The history of breastfeeding reveals uncomfortable truths about women, work and money. An unlikely place where the history of nursing is clearly visible is in Impressionist paintings.
Although the art of Manet and his followers is best known for its sunny landscapes and scenes of Parisian leisure, many of these paintings tell complicated human stories. Pierre-Auguste Renoir, Edgar Degas and Berthe Morisot depict breastfeeding as the perfect example of women’s invisible labor.
Wet-nursing is an age-old practice, but in 19th-century Paris, as more women went to work in Georges-Eugène Haussmann’s newly designed modern city, it was a booming industry. Rural wet nurses (ideally in their 20s, in good health, with strong teeth and thick white milk) were regularly employed to nurse the children of both urban lower- and middle-class women and were one of the most prized domestic servants in the bourgeois home.
However, following French chemist Louis Pasteur’s scientific discoveries of how bacteria spread, as well as medical publications promoting the health-giving benefits of a mother’s milk, maternal nursing began to be favored over wet nursing. Also, conservative Catholic and liberal political ideologies fused to encourage breastfeeding as central to modern womanhood.
Breastfeeding was not a common theme in Impressionism but its treatment by Degas, Renoir and Morisot gives a fascinating insight into some of the ways women who practiced it were perceived.
‘At the Races in the Countryside’ by Edgar Degas (1869)
In “At the Races in the Countryside” (1869) we see a wealthy family, the picture of modern success, in a fancy carriage. The mother and the wet nurse (identified through her outfit and exposed breast) are seated together while the sharply dressed father, and the bulldog (an image of modern domesticity) both gaze directly at the baby and breast.
Edgar Degas’ painting focuses on wet-nursing among France’s wealthy. Credit: From Wikimedia Commons
What Degas highlights here — via the convergence of the male gaze, the female body at work and the theme of urban leisure — is the pervasive presence of modern capitalism and exchange even within a painting that takes leisure as its ostensible focus.
‘Maternity’ by Pierre-Auguste Renoir (1885)
The shift towards maternal nursing is seen in a series of works Renoir made in the 1880s of his future wife Aline nursing their first-born son, Pierre. Aline was a seamstress from the countryside and so seeing her breastfeed was less shocking to an uptight bourgeois audience.
In the first of this series called “Maternity,” Renoir shows Aline sitting on a fallen tree, very much looking like a peasant with a ruddy face in her straw hat and dowdy clothes. She is also sexualized through her plump, protruding breast and direct gaze.
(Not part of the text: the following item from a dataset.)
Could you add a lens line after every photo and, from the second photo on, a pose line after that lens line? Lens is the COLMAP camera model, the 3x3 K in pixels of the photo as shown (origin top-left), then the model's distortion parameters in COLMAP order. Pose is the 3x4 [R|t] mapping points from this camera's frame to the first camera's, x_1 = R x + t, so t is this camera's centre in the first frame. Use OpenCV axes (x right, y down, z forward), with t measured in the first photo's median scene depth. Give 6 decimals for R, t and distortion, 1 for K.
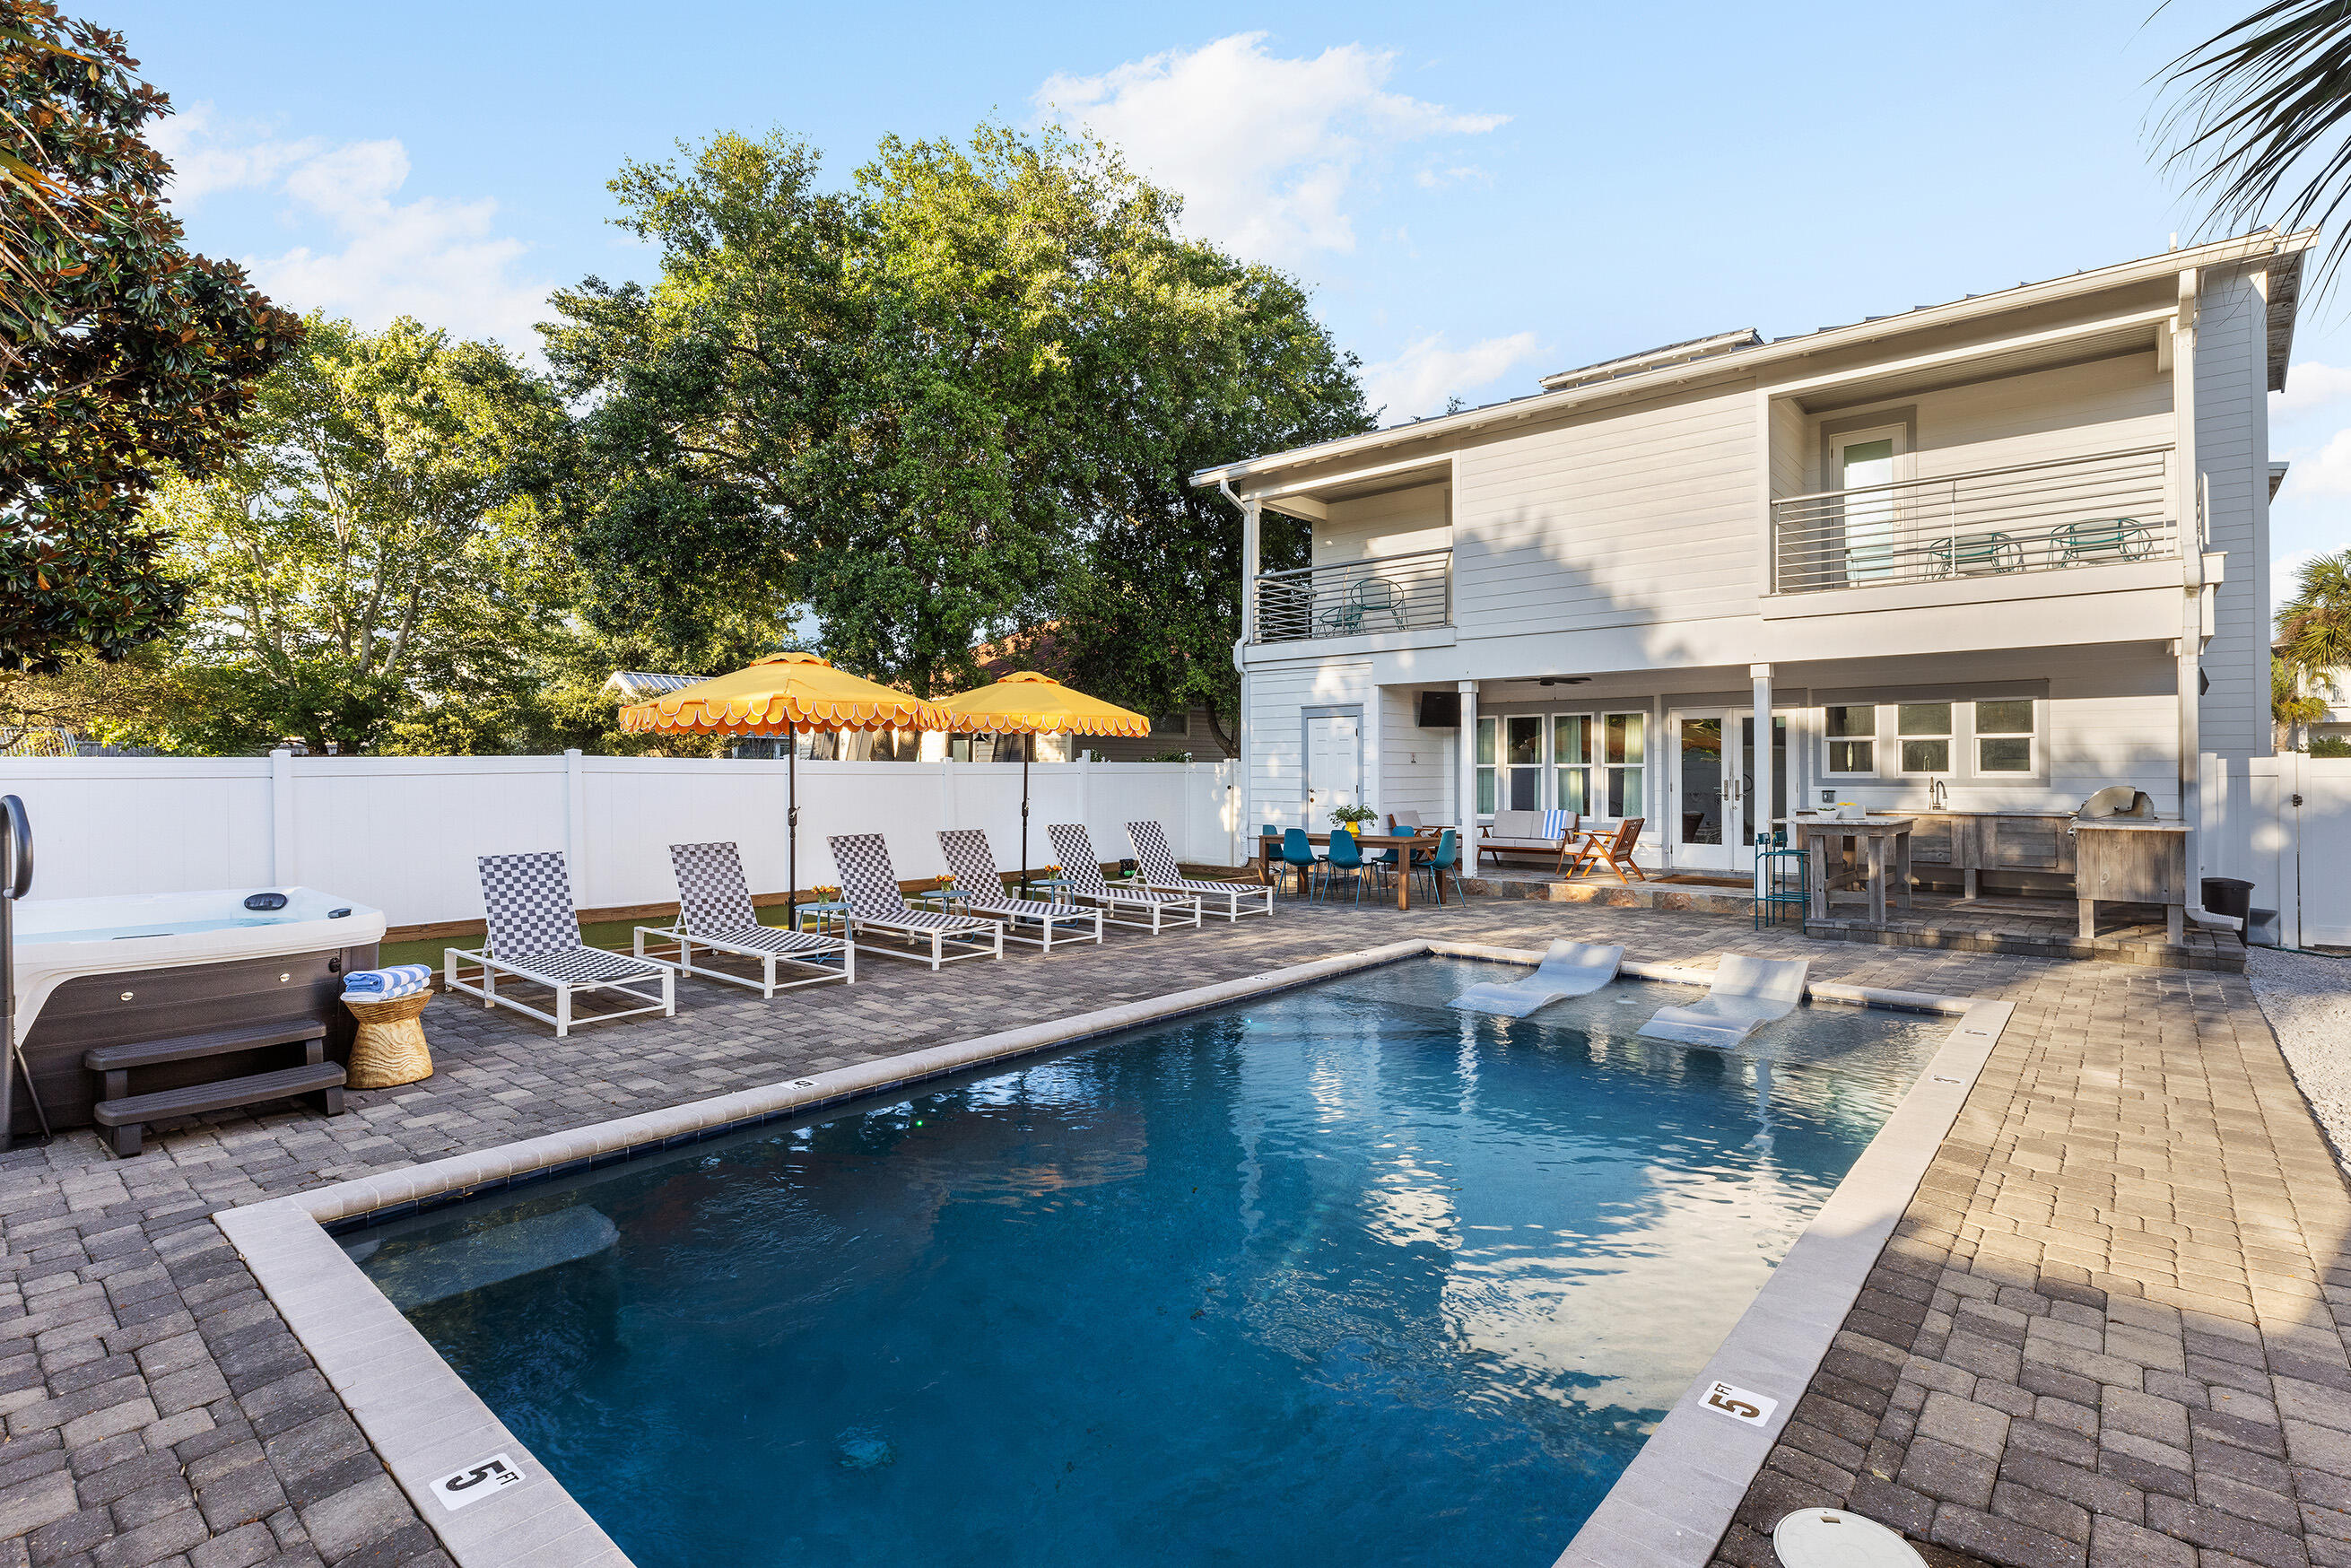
lens RADIAL K [[1132.4, 0, 1166.7], [0, 1132.4, 765.0], [0, 0, 1]] dist [-0.006079, -0.000093]
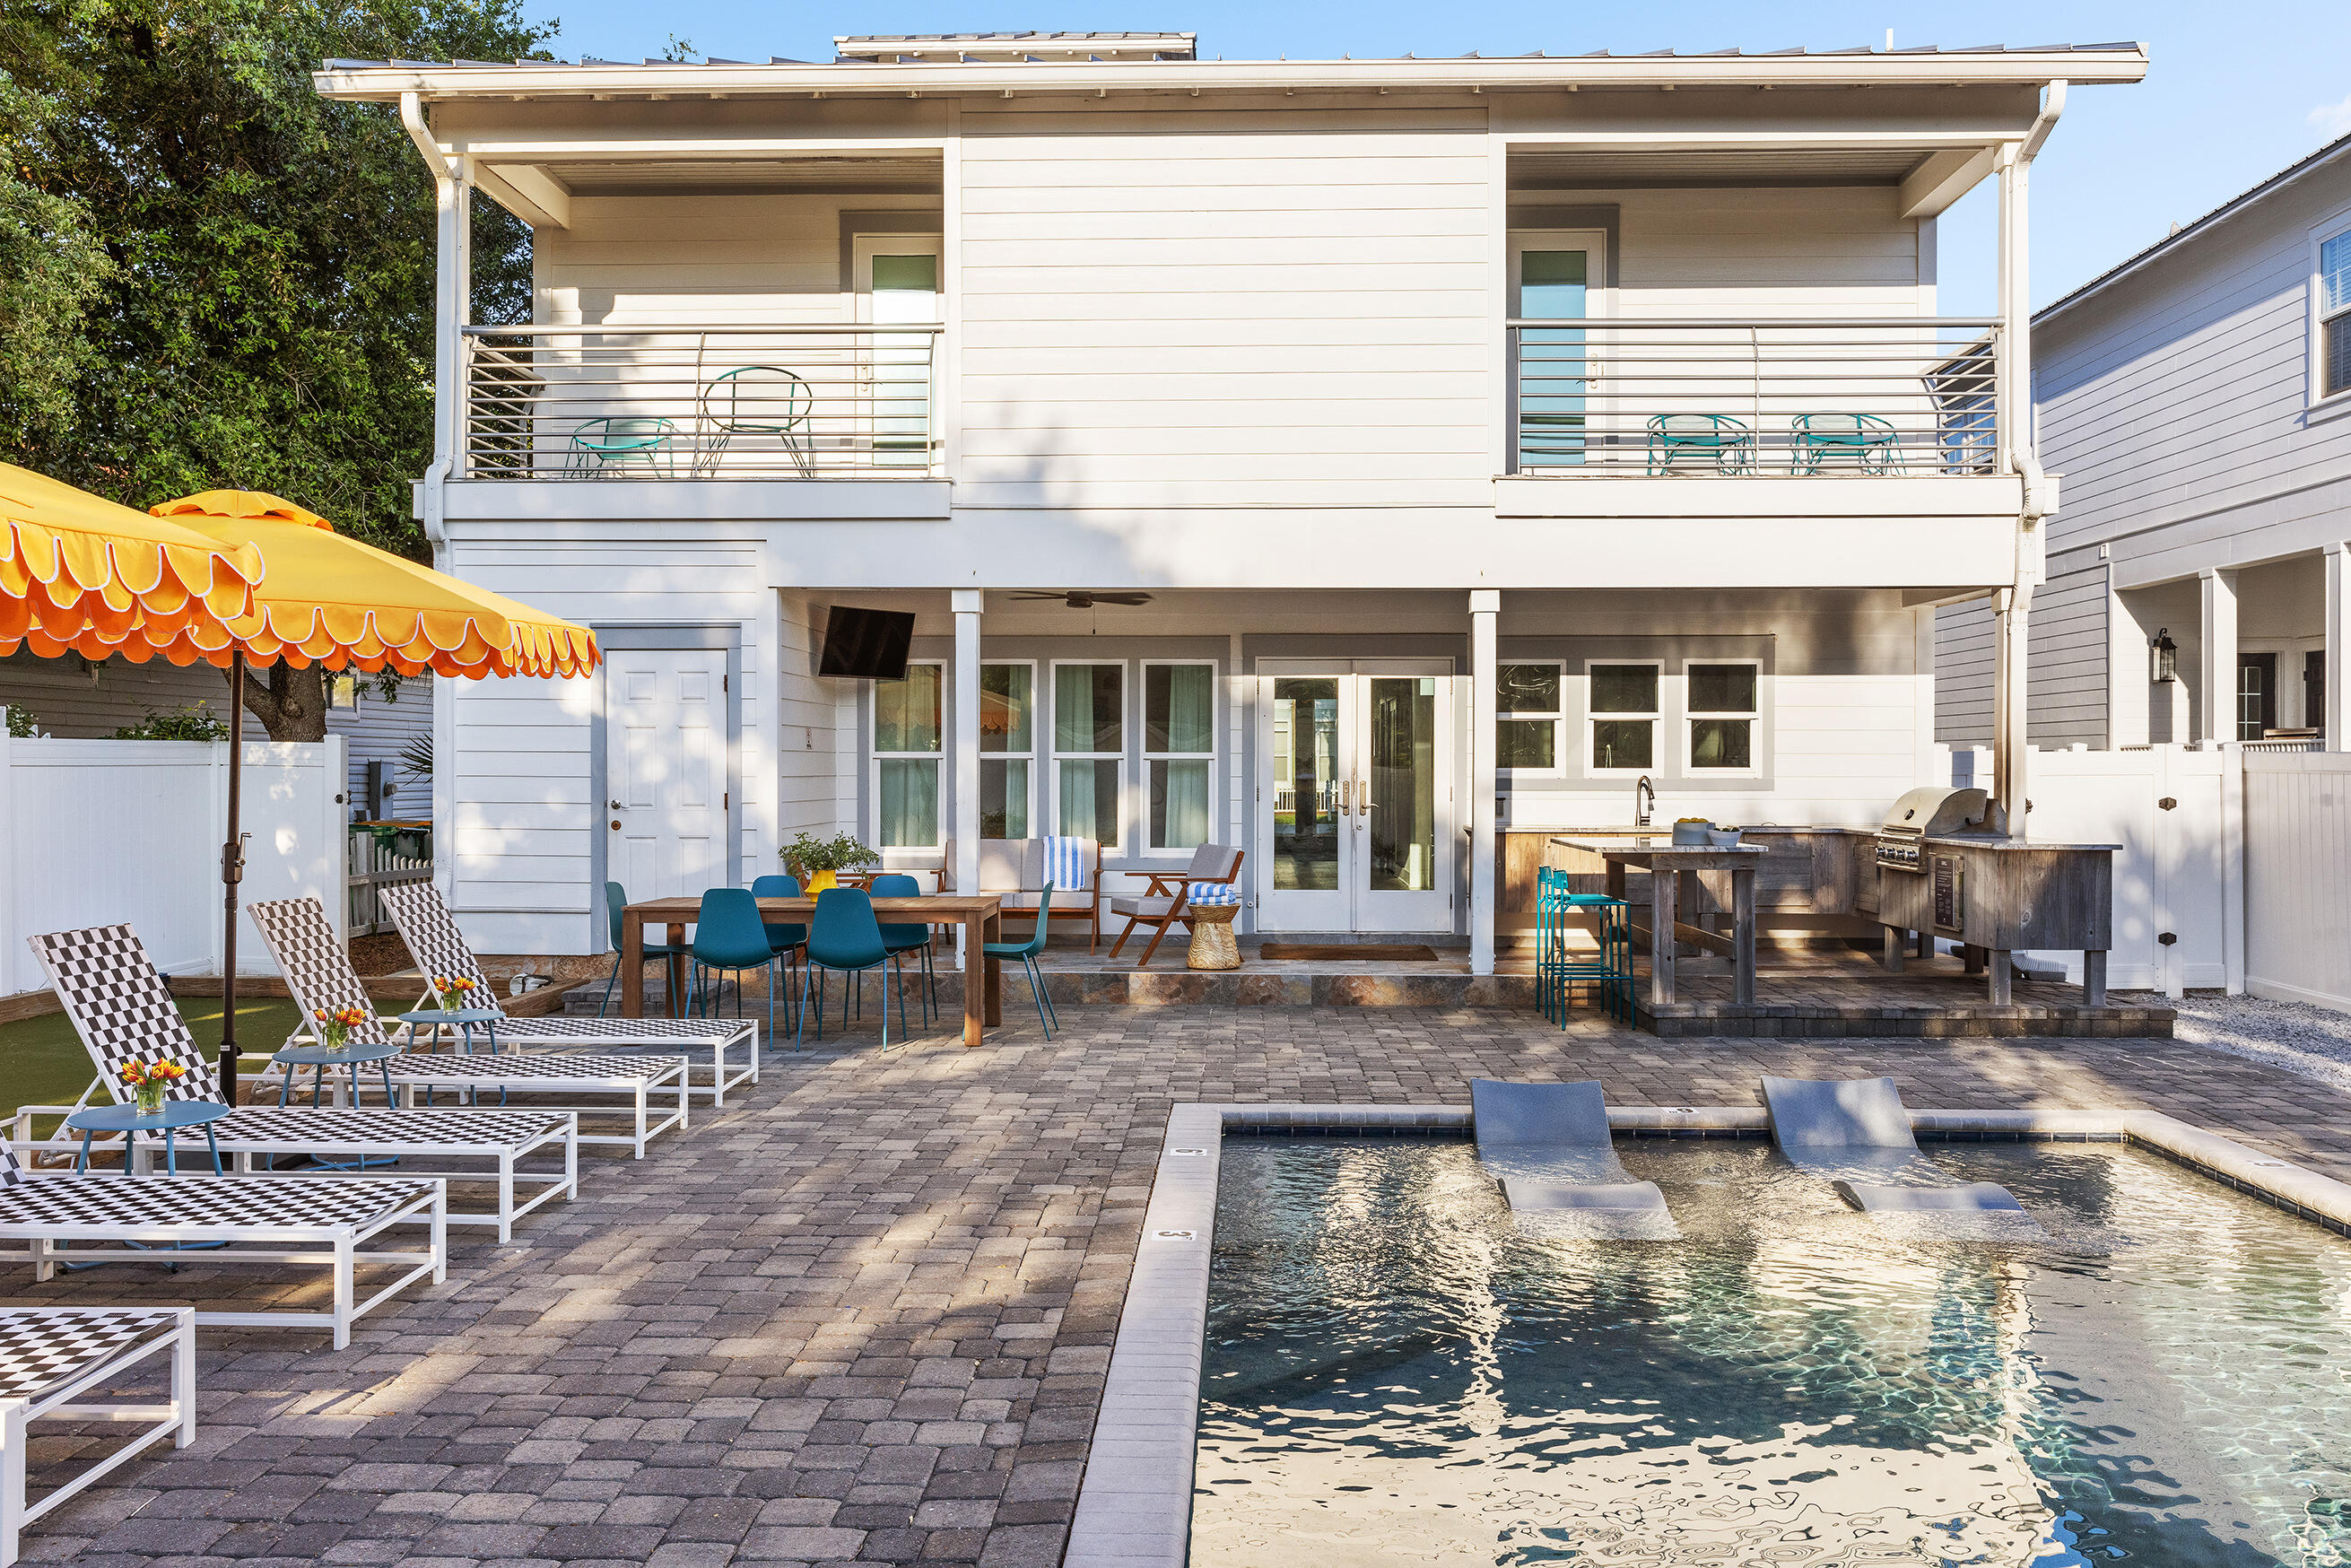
lens RADIAL K [[2019.2, 0, 1170.6], [0, 2019.2, 788.3], [0, 0, 1]] dist [0.008030, 0.004554]
pose [[0.770500, -0.004052, 0.637427, -0.317651], [-0.007093, 0.999863, 0.014931, 0.002076], [-0.637400, -0.016026, 0.770366, 0.297313]]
Auguste Renoir’s “Maternity” (also known as “The Nursing Child” — Madame Renoir and her son, Pierre) sees a move away from wet-nursing. Credit: From Wikimedia Commons
Aline seems blissful, as does Pierre, but there is something off. Renoir’s association of his breastfeeding spouse with the natural world is troublesome. The depiction echoes the claim made by the feminist Simone de Beauvoir in “The Second Sex” about how under the patriarchy, through a woman’s ability to breastfeeding and become a mother, “a woman is only a female domesticated animal”. Her serene nature also suggests that breastfeeding is not a strain or “work”.
‘The Wet Nurse Angèle feeding Julie Manet’ by Berthe Morisot (1880)
It’s in Berthe Morisot’s small painting “The Wet Nurse Angèle feeding Julie Manet” (1880), that the connection between art, work and money becomes most apparent.
Painted in dazzling hues of white, pink and green, it reveals the blended figures of Morisot’s baby and the woman employed to nurse her in the family home. The situation itself is radical — a female artist, rather than a male artist, painting a woman breastfeeding her child, not out of nurturing instinct, but for money. But it is how the picture is painted that makes it so fascinating.
Berthe Morisot’s striking painting depicts another woman breastfeeding her child. Credit: From Wikimedia Commons
What shocks the viewer is not the naked breast, but the fierceness of the brushstrokes that cover the unfinished canvas, blending flesh, figure, dress and background in thick, uneven strokes that fire off in a multitude of directions. There is something hugely expressive about this painting that maybe only a mother can feel.
Morisot exhibited more than any other impressionist. Dependent on her mother and her in-laws, the Manets, selling her art was her only chance to have any kind of financial freedom. This would have been impossible without a wet nurse and a supportive husband. Thankfully, for modern art, she had both.